→ Questions on the material:
- A) In the text on Liberia's political history, rewrite the passage between "Complaints began to" and "Liberian civil wars.", inclusive, swapping "military coup" for "coup d'état".
- B) According to the text on Liberia's political history, who led the National Patriotic Front of Liberia when the first civil war started?

→ Source document:
As George Weah prepares to take office later this month, Liberia is preparing for one of the most important moments in the nation’s history. This inauguration will mark the first time Liberia has had a peaceful transfer of power since 1944, and the first transfer of power from one democratically elected party to another since the 19th century.

Of course, to truly appreciate all of this, one must go back to the beginning.

As a colony, Liberia was populated by freed slaves and people of color who were relocated from the American south. Starting in 1821, thousands of free blacks traveled from the United States to Liberia. The colony continued to grow for decades until, in 1847, they declared their independence.

According to Thomas Kaydor’s book “Liberian Democracy“, the political parties began to split along racial lines quite quickly. The Republican Party of Liberia were lighter skinned settlers, and the True Whig Party were generally darker-skinned settlers. The Republican Party began as the ruling party but, following the Liberian exodus of 1878, the True Whig Party (TWP) dominated every election.

The TWP’s rise to power was described by Historical Preservation Society of Liberia as “a revolt against [political] domination by lighter-skinned free-born blacks”. They would remain in power for over a hundred years.

During this time, the True Whig Party would oversee their nation’s own system of slavery. This began in the early 1920’s, after politicians leased land to the Firestone Natural Rubber Company.

Complaints began to surface that Firestone were shipping laborer to plantations in Equatorial Guinea to work under conditions analogous to slavery. Firestone and the Liberian government were accused of supporting forced labor practices on the island of Fernando Po. In 1930, the League of Nations commissioned a report by Dr. Cuthbert Christy to investigate these claims. The government was implicated in the practices and the scandal led to the resignation of the 17th President of Liberia.

Yet, the True Whig Party remained in control. While opposition parties were not outlawed, the country essentially functioned as a one-party state until there was a military coup in 1980. Various Military leaders and transitional governments remained in power for the next 25 years, during which time there were two Liberian civil wars.

The first civil war started in 1989, when the National Patriotic Front of Liberia (NPFL), led by Charles Taylor, waged a war against the military government run by Samuel Doe. The civil war would continue for most of the decade and roughly 250,000 people would die.

Throughout all of this, the Firestone Natural Rubber company continued to their relationship with Liberia. According to journalist John Harper, Firestone’s plantation featured “a nine-hole golf course, a fishing club, bars and other entertainment for the company’s American management… [while] the workers lived in company shanty towns without running water”.
In 1991, in the midst of the civil war, executives from Firestone met with Taylor to negotiate a deal. Firestone agreed to make a $35 million investment that would reopen their plant and provide support for Taylor’s army.
The war ended with a general election in 1997. 13 candidates ran for office, including a woman named Ellen Johnson Sirleaf, but Charles Taylor was declared victorious with 75% of the vote.

Records from a collection:
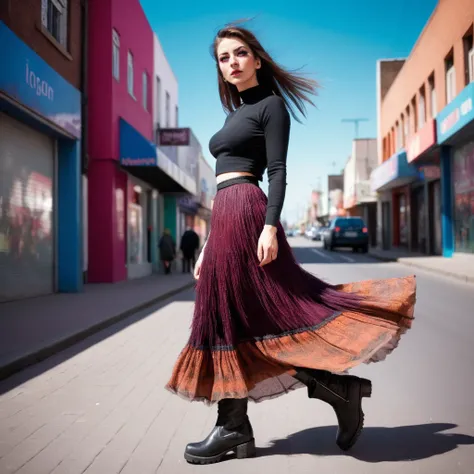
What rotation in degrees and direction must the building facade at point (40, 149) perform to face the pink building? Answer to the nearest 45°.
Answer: approximately 90° to its left

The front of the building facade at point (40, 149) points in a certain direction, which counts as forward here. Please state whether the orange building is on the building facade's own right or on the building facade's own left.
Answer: on the building facade's own left

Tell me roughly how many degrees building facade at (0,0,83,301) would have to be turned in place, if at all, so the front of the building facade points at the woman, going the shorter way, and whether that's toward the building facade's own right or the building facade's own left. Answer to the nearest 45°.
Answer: approximately 45° to the building facade's own right

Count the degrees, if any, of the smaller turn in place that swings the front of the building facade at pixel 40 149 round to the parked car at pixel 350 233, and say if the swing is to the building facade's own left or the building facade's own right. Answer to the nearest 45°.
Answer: approximately 90° to the building facade's own left

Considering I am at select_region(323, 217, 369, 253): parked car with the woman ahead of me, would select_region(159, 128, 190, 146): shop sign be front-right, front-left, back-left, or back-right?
front-right

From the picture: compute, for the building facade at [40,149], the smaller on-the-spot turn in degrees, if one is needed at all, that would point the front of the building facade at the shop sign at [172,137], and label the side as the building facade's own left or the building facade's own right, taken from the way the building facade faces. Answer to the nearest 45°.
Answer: approximately 90° to the building facade's own left

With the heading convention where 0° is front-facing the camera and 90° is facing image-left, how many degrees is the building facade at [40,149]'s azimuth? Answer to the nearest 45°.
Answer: approximately 315°

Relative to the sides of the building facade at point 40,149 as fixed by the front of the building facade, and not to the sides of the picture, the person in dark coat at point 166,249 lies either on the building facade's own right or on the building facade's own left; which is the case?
on the building facade's own left
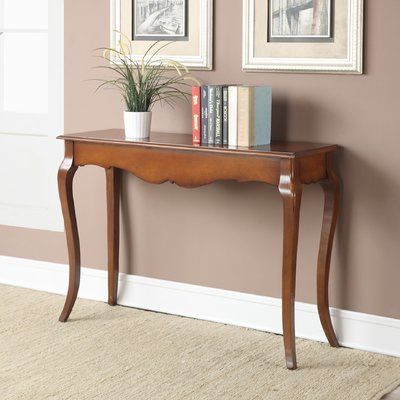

→ Solutions in order:
- A)
Complaints began to surface that Firestone were shipping laborer to plantations in Equatorial Guinea to work under conditions analogous to slavery. Firestone and the Liberian government were accused of supporting forced labor practices on the island of Fernando Po. In 1930, the League of Nations commissioned a report by Dr. Cuthbert Christy to investigate these claims. The government was implicated in the practices and the scandal led to the resignation of the 17th President of Liberia.

Yet, the True Whig Party remained in control. While opposition parties were not outlawed, the country essentially functioned as a one-party state until there was a coup d'état in 1980. Various Military leaders and transitional governments remained in power for the next 25 years, during which time there were two Liberian civil wars.

- B) Charles Taylor